This post contains both a working definition of bias and an example of a bias.
Bias is when what is not-strictly-rational is programmed into how we think or intuit.
Materialism is the belief that matter is real and its own substance just because it feels real, or the further belief that all that exists is matter. So materialism bias is when this belief goes beyond what is strictly rational. To some extent (to a large extent), we see things the way the others in our culture do, so a bias can be a societal thing, not just an individual thing. Materialism has been the underlying belief of atheists and practical atheists for the last few centuries.
It's possible that when we perceive matter to be real ordinaristically, that should count in favor of matter really being real. But I find it easy to think that the perception of matter being real may really be a perception. This informs how I look at material objects, ordinaristically. I see them as simultaneously material objects and perceptions -- as perceptual objects, perhaps. Whatever lingering sense I have that matter has to be its own thing to the exclusion of an immaterialist view is, in my view, a materialism bias.

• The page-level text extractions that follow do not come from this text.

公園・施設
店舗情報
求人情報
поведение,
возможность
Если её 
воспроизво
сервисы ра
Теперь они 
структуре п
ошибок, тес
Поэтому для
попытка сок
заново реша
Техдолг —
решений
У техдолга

I don't know exactly how to tell the difference between "this intuition is valid noetic perception" and "this is a bias". But I think it's possible for there to be biases, and for there to be such a thing as materialism bias. Perhaps simply by asking the question, people can sometimes introspect and see that they have been biased, instead of that they have perceived something noetically.
The arguments for immaterialism (the attractiveness of monism and the inescapability of the reality of consciousness) may provide enough reason to think materialism false, and that lingering intuitions to the contrary are probably bias.